The SECRETARY of STATE for the COLONIES (Sir Philip Cunliffe-Lister)

I have been in correspondence with the Governor of Ceylon on this subject, and he has now reported that the Board of Ministers in Ceylon do not propose to introduce legislation on the lines proposed by His Majesty's Government for the regulation of imports of foreign cotton and artificial silk piece goods. As the House are aware, this policy has been very generally adopted in those Colonies which are free to take such action, and His Majesty's Government feel that it would be impossible that Ceylon should be excluded from a broad Imperial policy of this kind, which is regarded as essential in the economic interests of the Empire as a whole. They have therefore decided to make use of the powers of legislation by Order-in-Council which have always existed and which were reserved in the Order-in-Council setting up the present constitution of Ceylon. In accordance with this decision an Order-in-Council has been made vesting in the Governor of Ceylon power to regulate textile imports by quota in the same way as such imports are being regulated in other parts of the Colonial Empire.

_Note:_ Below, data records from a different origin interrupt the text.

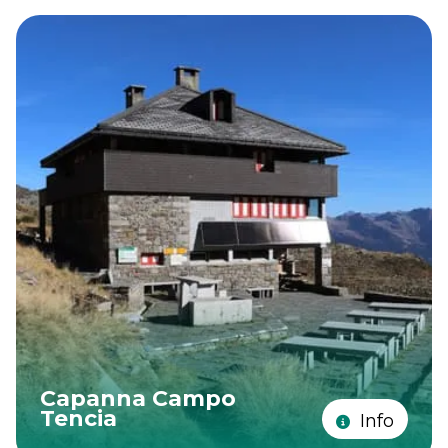
Capanna Campo
Tencia
Info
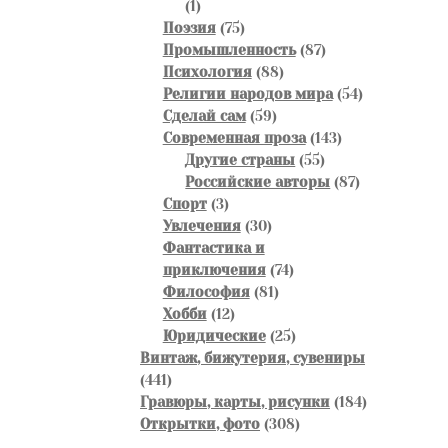
1
1
товар
75
Поэзия
75
товаров
87
Промышленность
87
88
товаров
Психология
88
товаров
54
Религии народов мира
54
59
товара
Сделай сам
59
товаров
143
Современная проза
143
55
товара
Другие страны
55
товаров
87
Российские авторы
87
3
товаров
Спорт
3
товара
30
Увлечения
30
товаров
Фантастика и
74
приключения
74
81
товара
Философия
81
12
товар
Хобби
12
товаров
25
Юридические
25
товаров
Винтаж, бижутерия, сувениры
441
441
товар
184
Гравюры, карты, рисунки
184
308
товара
Открытки, фото
308
товаров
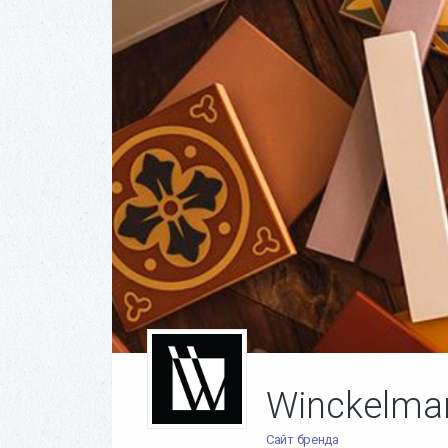
Winckelma
Сайт бренда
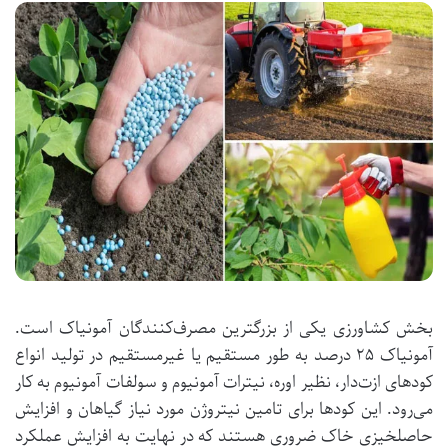
بخش کشاورزی یکی از بزرگترین مصرف‌کنندگان آمونیاک است.
آمونیاک ۲۵ درصد به طور مستقیم یا غیرمستقیم در تولید انواع
کودهای ازت‌دار، نظیر اوره، نیترات آمونیوم و سولفات آمونیوم به کار
می‌رود. این کودها برای تامین نیتروژن مورد نیاز گیاهان و افزایش
حاصلخیزی خاک ضروری هستند که در نهایت به افزایش عملکرد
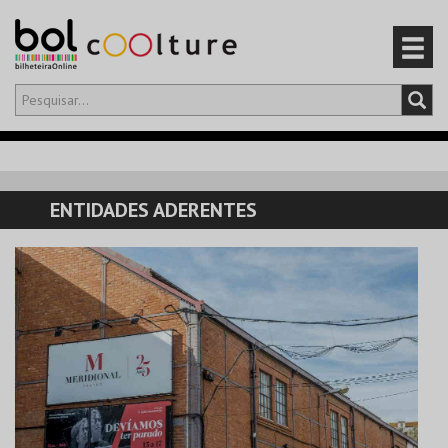
Olá,
iniciar sessão
PT
0
CARRINHO
ENTIDADES ADERENTES
EVENTOS
CARTÕES
PRODUTOS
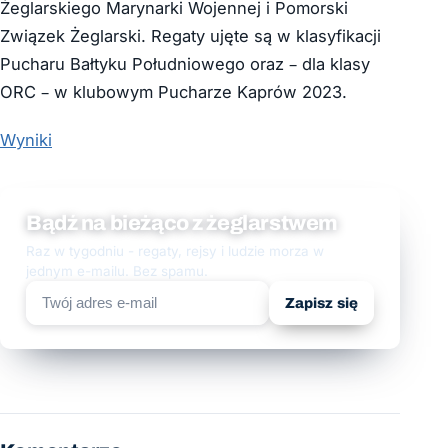
Żeglarskiego Marynarki Wojennej i Pomorski
Związek Żeglarski. Regaty ujęte są w klasyfikacji
Pucharu Bałtyku Południowego oraz – dla klasy
ORC – w klubowym Pucharze Kaprów 2023.
Wyniki
Bądź na bieżąco z żeglarstwem
Raz w tygodniu - regaty, rejsy i ludzie morza w
jednym e-mailu. Bez spamu.
Zapisz się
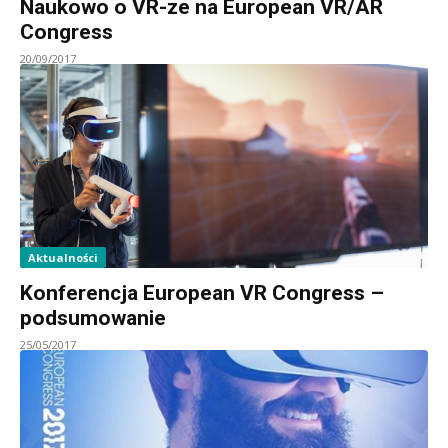
Naukowo o VR-ze na European VR/AR
Congress
20/09/2017
Aktualności
Konferencja European VR Congress –
podsumowanie
25/05/2017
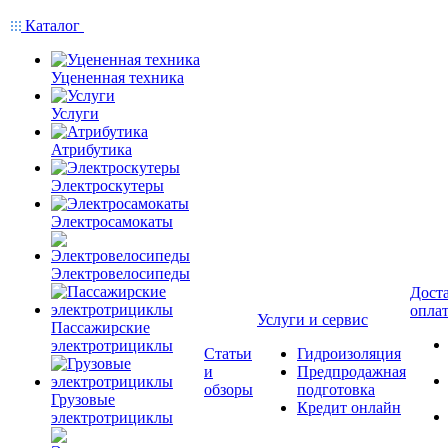
Каталог
Уцененная техника
Услуги
Атрибутика
Электроскутеры
Электросамокаты
Электровелосипеды
Доста
опла
Услуги и сервис
Пассажирские
электротрициклы
Статьи
Гидроизоляция
и
Предпродажная
обзоры
подготовка
Грузовые
Кредит онлайн
электротрициклы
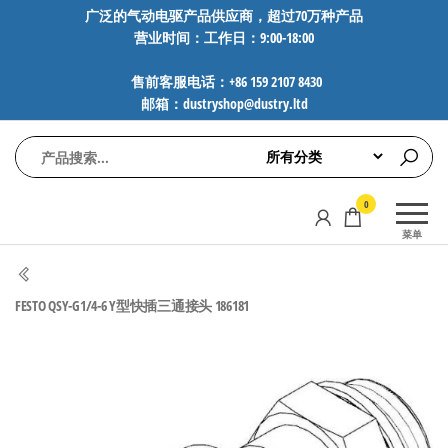
前
广泛的气动电驱产品供应商，超过70万种产品
营业时间：工作日：9:00-18:00
往
内
售前客服电话：+86 159 2107 8430
容
邮箱：dustryshop@dustry.ltd
气
专业供应
0
动
SMC、
菜单
FESTO、
电
NORGREN、
驱
AVENTICS等
FESTO QSY-G1/4-6 Y型快插三通接头 186181
工
品牌气动
元件，超
控
过88万种
技
工业自动
术-
化零部
广
件，正品
保障，全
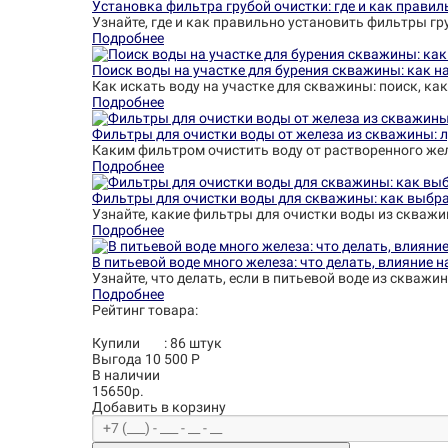
Установка фильтра грубой очистки: где и как правил
Узнайте, где и как правильно установить фильтры гр
Подробнее
Поиск воды на участке для бурения скважины: как на
Как искать воду на участке для скважины: поиск, как
Подробнее
Фильтры для очистки воды от железа из скважины: 
Каким фильтром очистить воду от растворенного жел
Подробнее
Фильтры для очистки воды для скважины: как выбра
Узнайте, какие фильтры для очистки воды из скважи
Подробнее
В питьевой воде много железа: что делать, влияние 
Узнайте, что делать, если в питьевой воде из скваж
Подробнее
Рейтинг товара:
Купили
:
86
штук
Выгода 10 500 Р
В наличии
15650р.
Добавить в корзину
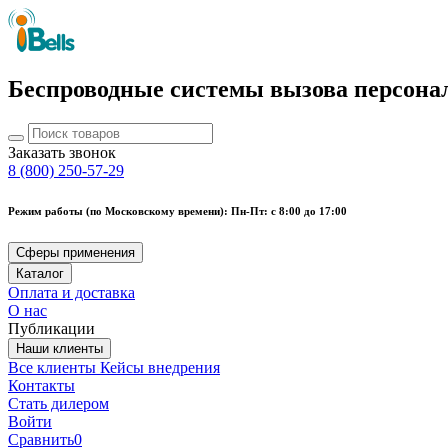
Беспроводные системы вызова персона
Заказать звонок
8 (800) 250-57-29
Режим работы (по Московскому времени): Пн-Пт: с 8:00 до 17:00
Сферы применения
Каталог
Оплата и доставка
О нас
Публикации
Наши клиенты
Все клиенты
Кейсы внедрения
Контакты
Стать дилером
Войти
Сравнить
0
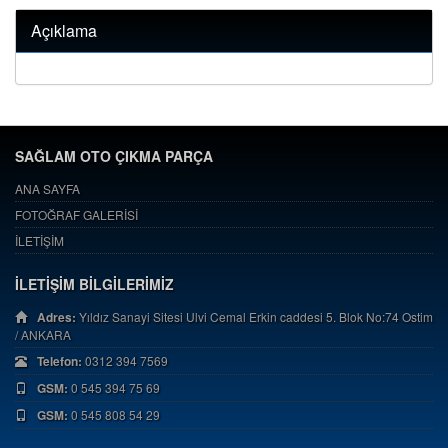
Açıklama
SAĞLAM OTO ÇIKMA PARÇA
ANA SAYFA
FOTOĞRAF GALERİSİ
İLETİŞİM
İLETİŞİM BİLGİLERİMİZ
Adres:
Yıldız Sanayi Sitesi Ulvi Cemal Erkin caddesi 5. Blok No:74 Ostim
/ ANKARA
Telefon:
0312 394 7569
GSM:
0 545 394 75 69
GSM:
0 545 808 54 29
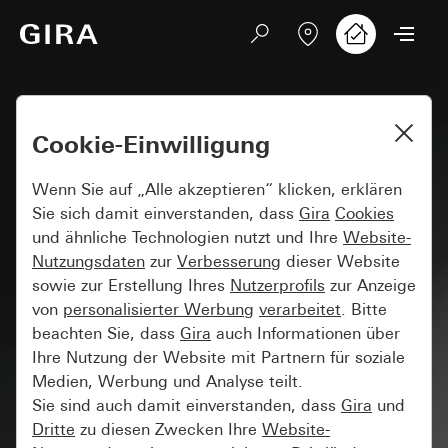
Cookie-Einwilligung
Wenn Sie auf „Alle akzeptieren“ klicken, erklären
Sie sich damit einverstanden, dass
Gira
Cookies
und ähnliche Technologien nutzt und Ihre
Website-
Nutzungsdaten
zur
Verbesserung
dieser Website
sowie zur Erstellung Ihres
Nutzerprofils
zur Anzeige
von
personalisierter Werbung
verarbeitet
. Bitte
beachten Sie, dass
Gira
auch Informationen über
Ihre Nutzung der Website mit Partnern für soziale
Medien, Werbung und Analyse teilt.
Sie sind auch damit einverstanden, dass
Gira
und
Dritte
zu diesen Zwecken Ihre
Website-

Will the right hon. Gentleman in order to prevent interference with the smooth working of the Constitution, once it is granted, consult his Cabinet colleagues and see that the trade in Lancashire textiles is safeguarded in the new Constitution that is about to be given to India?

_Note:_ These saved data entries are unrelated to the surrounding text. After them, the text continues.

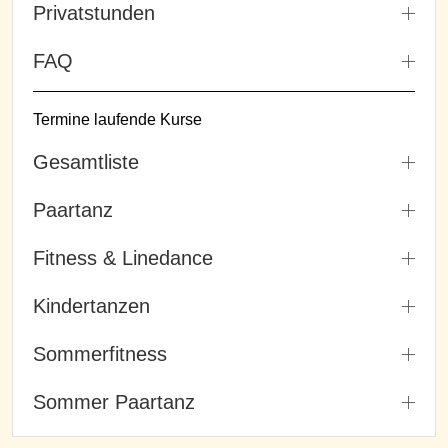
Privatstunden
FAQ
Termine laufende Kurse
Gesamtliste
Paartanz
Fitness & Linedance
Kindertanzen
Sommerfitness
Sommer Paartanz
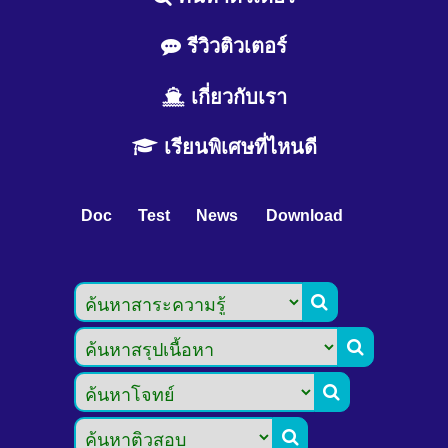
รีวิวติวเตอร์
เกี่ยวกับเรา
เรียนพิเศษที่ไหนดี
Doc
Test
News
Download




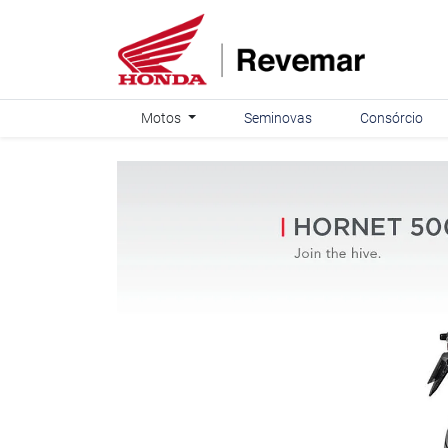
Motos
Seminovas
Consórcio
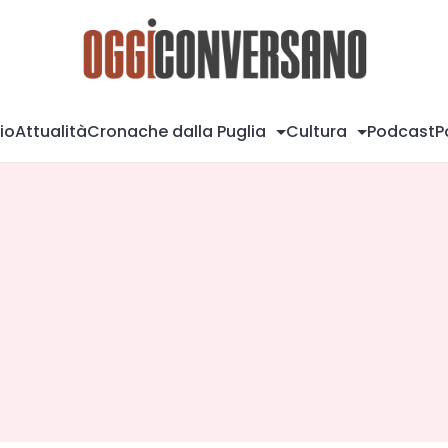
Og
io
Attualità
Cronache dalla Puglia
Cultura
Podcast
P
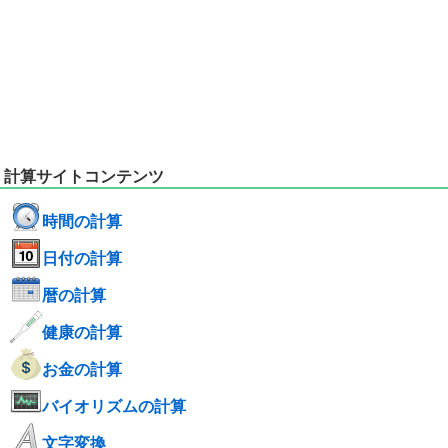
計算サイトコンテンツ
時間の計算
日付の計算
暦の計算
健康の計算
お金の計算
バイオリズムの計算
文字変換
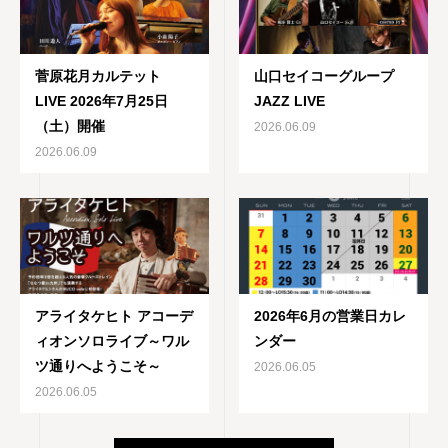
菅原花月カルテット
山口セイコーグループ
LIVE 2026年7月25日
JAZZ LIVE
（土）開催
2026.06.09
2026.06.09
アライタケヒト アコーデ
2026年6月の営業日カレ
ィオンソロライブ～ワル
ンダー
ツ通りへようこそ～
2026.06.05
2026.06.05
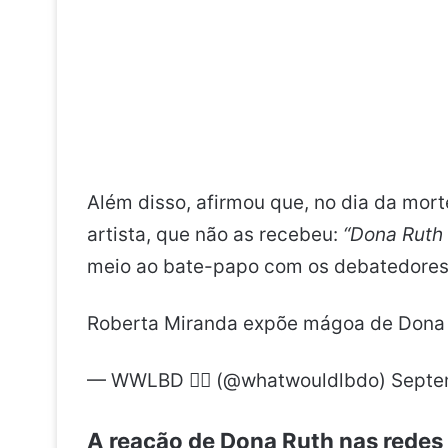
Além disso, afirmou que, no dia da mort
artista, que não as recebeu:
“Dona Ruth 
meio ao bate-papo com os debatedores
Roberta Miranda expõe mágoa de Dona
— WWLBD ✌🏻 (@whatwouldlbdo)
Septe
A reação de Dona Ruth nas redes 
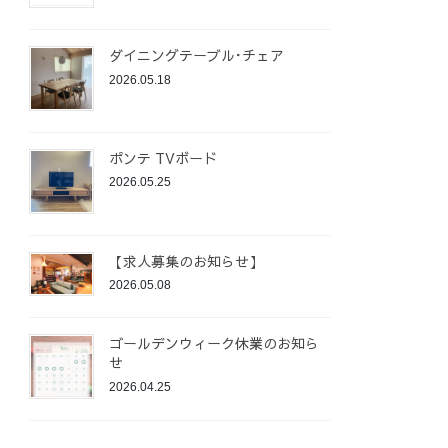
ダイニングテーブル･チェア
2026.05.18
ポンテ TVボード
2026.05.25
【求人募集のお知らせ】
2026.05.08
ゴールデンウィーク休業のお知ら
せ
2026.04.25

Can the right hon. Gentleman say when it is likely that this advantage to Lancashire can be brought about?


I should imagine very rapidly. The Order in Council takes effect from the date on which it is passed. The Governor is already acquainted with the form of ordinance which has been passed in other Colonies and it will therefore be possible for the Governor to take action as soon as is practically convenient to him.


Does the right hon. Gentleman think that this kind of action is likely to help Lancashire trade or any other trade?


Yes, Sir. I am perfectly certain and I think that the view is generally shared throughout the Colonial Empire that the policy of Imperial preference and the mutual security of markets is increasingly important both for the Colonies and for this country.


Is it not necessary in order to keep this particular market that we should seek the good will of the people rather than compel them to do what the Government want?


I am not in the least convinced that the good will of the people is evidenced by the opinions sometimes expressed on their behalf.